Ancient myths are full of god slayers; they are easy. Imagine a humanlike god whose parent, also god or goddess, have mistreated him. He simply yields a sword and lops off their head. But what of the god slayer who calls himself a pastor and a Christian. You can kill almost any god with enough words, but how do you put to death the one who has already died and is resurrected. How do you kill the One who has destroyed death.John Shuck may think he is, with his words and misguided scholarship, undoing the reality of the eternal Creator of the universe—the Redeemer of sinners, but the Hound of Heaven is in the chase. Our steps are manifold but if his mark is on us they only lead to Him, the crucified and resurrected One. A history of humanity’s creation of a monotheistic god? Monotheogenesis: The Emergence of One God, is utter nonsense.
Even if some scholars believe all of the early books of the Hebrew Bible were not written until the Jewish Babylonian captivity, as Shuck insists, they were nonetheless compiled from earlier writings. They didn’t emerge out of nothingness. They are the words of God written by human authors.
The early Christians were considered atheists because they did not believe in any of the god’s of the empire and certainly not in the deity of the emperor. But, unlike the pastor mentioned above, they did believe in the Lordship of Jesus Christ. As the apostle John writes:
For the law was given through Moses; grace and truth were realized through Jesus Christ. No one has seen God at any time; the only begotten God who is in the bosom of the Father, he has explained him. (John 1:17-18)
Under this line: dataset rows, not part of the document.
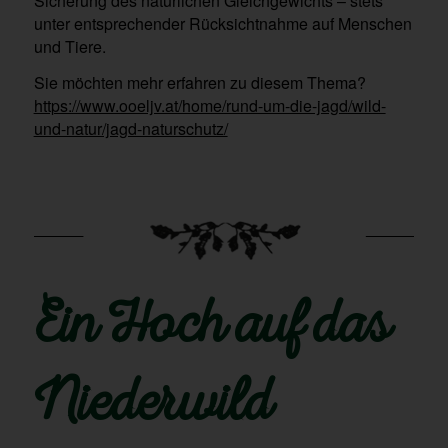
Sicherung des natürlichen Gleichgewichts – stets
unter entsprechender Rücksichtnahme auf Menschen
und Tiere.
Sie möchten mehr erfahren zu diesem Thema?
https://www.ooeljv.at/home/rund-um-die-jagd/wild-
und-natur/jagd-naturschutz/
Ein Hoch auf das
Niederwild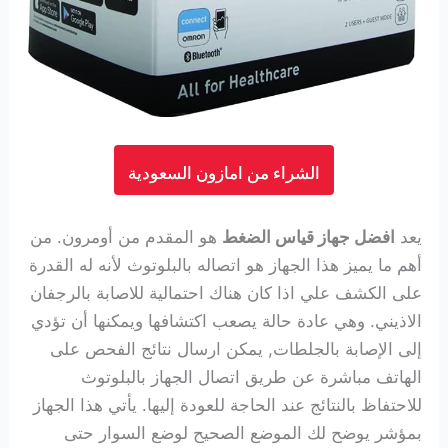
الشراء من امازون السعودية
يعد
افضل جهاز قياس الضغط
هو المقدم من أومرون. من
أهم ما يميز هذا الجهاز هو اتصاله بالبلوتوث لأنه له القدرة
على الكشف علي اذا كان هناك احتمالية للاصابة بالرجفان
الاذيني. وهي عادة حالة يصعب اكتشافها ويمكنها أن تؤدي
إلى الإصابة بالجلطات,
يمكن ارسال نتائج الفحص على
الهاتف مباشرة عن طريق اتصال الجهاز بالبلوتوث
للاحتفاظ بالنتائج عند الحاجة للعودة إليها.
يأتي هذا الجهاز
بمؤشر يوضح لك الموضع الصحيح لوضع السوار حتى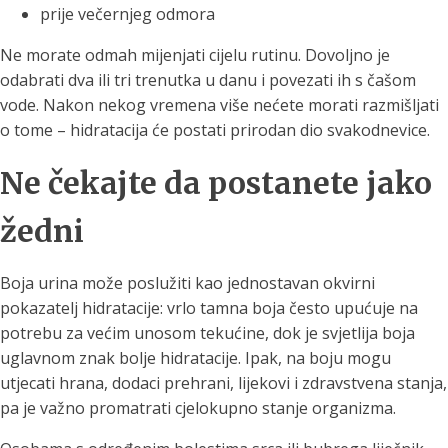
prije večernjeg odmora
Ne morate odmah mijenjati cijelu rutinu. Dovoljno je
odabrati dva ili tri trenutka u danu i povezati ih s čašom
vode. Nakon nekog vremena više nećete morati razmišljati
o tome – hidratacija će postati prirodan dio svakodnevice.
Ne čekajte da postanete jako
žedni
Boja urina može poslužiti kao jednostavan okvirni
pokazatelj hidratacije: vrlo tamna boja često upućuje na
potrebu za većim unosom tekućine, dok je svjetlija boja
uglavnom znak bolje hidratacije. Ipak, na boju mogu
utjecati hrana, dodaci prehrani, lijekovi i zdravstvena stanja,
pa je važno promatrati cjelokupno stanje organizma.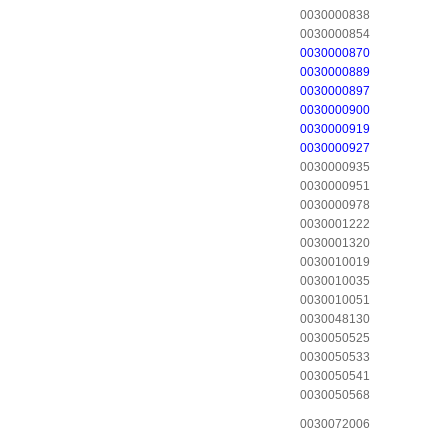
0030000838
0030000854
0030000870
0030000889
0030000897
0030000900
0030000919
0030000927
0030000935
0030000951
0030000978
0030001222
0030001320
0030010019
0030010035
0030010051
0030048130
0030050525
0030050533
0030050541
0030050568
0030072006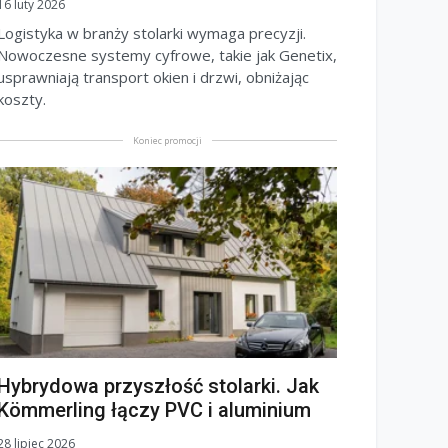
16 luty 2026
Logistyka w branży stolarki wymaga precyzji.
Nowoczesne systemy cyfrowe, takie jak Genetix,
usprawniają transport okien i drzwi, obniżając
koszty.
Koniec promocji
Hybrydowa przyszłość stolarki. Jak
Kömmerling łączy PVC i aluminium
28 lipiec 2026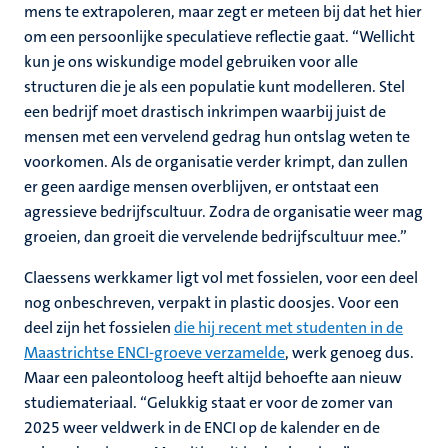
mens te extrapoleren, maar zegt er meteen bij dat het hier
om een persoonlijke speculatieve reflectie gaat. “Wellicht
kun je ons wiskundige model gebruiken voor alle
structuren die je als een populatie kunt modelleren. Stel
een bedrijf moet drastisch inkrimpen waarbij juist de
mensen met een vervelend gedrag hun ontslag weten te
voorkomen. Als de organisatie verder krimpt, dan zullen
er geen aardige mensen overblijven, er ontstaat een
agressieve bedrijfscultuur. Zodra de organisatie weer mag
groeien, dan groeit die vervelende bedrijfscultuur mee.”
Claessens werkkamer ligt vol met fossielen, voor een deel
nog onbeschreven, verpakt in plastic doosjes. Voor een
deel zijn het fossielen
die hij recent met studenten in de
Maastrichtse ENCI-groeve verzamelde
, werk genoeg dus.
Maar een paleontoloog heeft altijd behoefte aan nieuw
studiemateriaal. “Gelukkig staat er voor de zomer van
2025 weer veldwerk in de ENCI op de kalender en de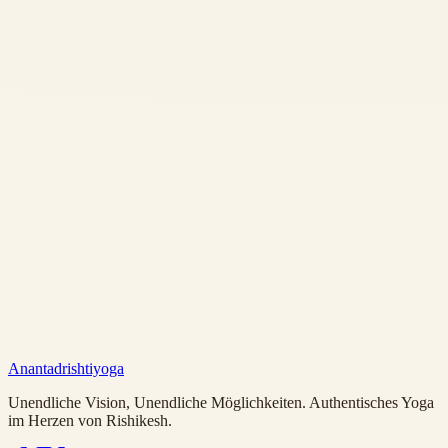
Anantadrishtiyoga
Unendliche Vision, Unendliche Möglichkeiten. Authentisches Yoga
im Herzen von Rishikesh.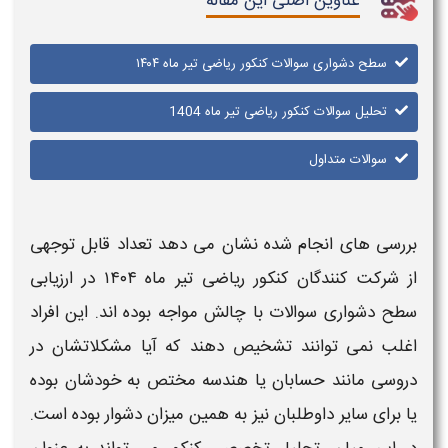
عناوین اصلی این مقاله
سطح دشواری سوالات کنکور ریاضی تیر ماه ۱۴۰۴
تحلیل سوالات کنکور ریاضی تیر ماه 1404
سوالات متداول
بررسی های انجام شده نشان می دهد تعداد قابل توجهی
از شرکت کنندگان
کنکور ریاضی تیر ماه ۱۴۰۴
در ارزیابی
سطح دشواری سوالات
با چالش مواجه بوده اند. این افراد
اغلب نمی توانند تشخیص دهند که آیا مشکلاتشان در
دروسی مانند حسابان یا هندسه مختص به خودشان بوده
یا برای سایر داوطلبان نیز به همین میزان
دشوار
بوده است.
We are nearing Easter and lent is just ahead; Ash Wednesday is upon us. So we enter a period of contemplating our sin and death—our mortality. But for the believing Christian mortality is only a little death, not final. Athanasius, an early church father who witnessed the last terrible persecution of Christians by a Roman emperor, according to C.S. Lewis’ introduction to Sister Penelope Lawson’s translation, was undoubtedly friends with many of the martyrs. Athanasius asks his readers in his writing, On the Incarnation:
If you see with your own eyes men and women and children, even, thus welcoming death for the sake of Christ’s religion, how can you be so utterly silly and incredulous and maimed in your mind as to realize that Christ, to whom these all bear witness, Himself, gives the victory to each, making death completely powerless for those who hold His faith and bear the sign of the cross.But what of that one who calls himself a Christian and yet denies the Lord, for that matter what of him or her who utterly rejects God. I have quoted Walter Wangerin, a Lutheran pastor, before. Because he understands there to be many kinds of deaths a human experiences, he refers to the final death as the fourth death or dying absolute. That which a believing Christian does not experience. He writes:
"The fourth death is the only death that deserves our deepest dread. It is to be distinguished from the third. ...
Hear, then of the death those who trust in Jesus shall not die. Hear and tremble and give thanks to God.
It is the Dying Absolute. It is the sundering of every relationship for good, forever, and for all. It is more than the cutting of earthly relationships, for it is the experience of eternal, irrevocable solitude. It is perpetual exile from God. From love. It is perhaps (though I do not understand this) the death that knows it is dead. Now, finally, one knows what love is, though one is severed forever from loving and being loved. Now one knows God both in goodness and in glory, and fears him, and honors him, and would even believe in him, but cannot, for God has departed from that one eternally. This is the death of every holy alternative: what is, must be the same forever.
It is a divine and solemn irony, for God hath finally granted the sinner, now in his fourth death, what he took from God in the first: complete independence, a perfect autonomy, a singularity like unto nothing in all possibilities--except the singularity of God before he began to create. But he who has died the fourth death is not God; he could never create, and now he can accomplish nothing. He is the god of a little realm that admits one god only, his impotent self. He can only know despair. He is lost, and 'lost' is all he may say of himself forever, no attribute, no other characteristic, no past nor future, that single thing. 'I perish.' Apollumai
The utter state of solitude is the Dying Absolute. Outer darkness, where there is weeping and gnashing of teeth.
Throughout the generations, its common name has been Hell."As we contemplate our sin, our death, our mortality in the coming weeks let us not only pray God’s mercy and kindness upon ourselves but pray fervently for the unbeliever. Pray the cross will begin to shadow our every step and the Hound of Heaven’s hot yet cooling breath will fall on our disbelieving companions. Pray that the one who would kill God with his words will be made alive by the blood of the living One.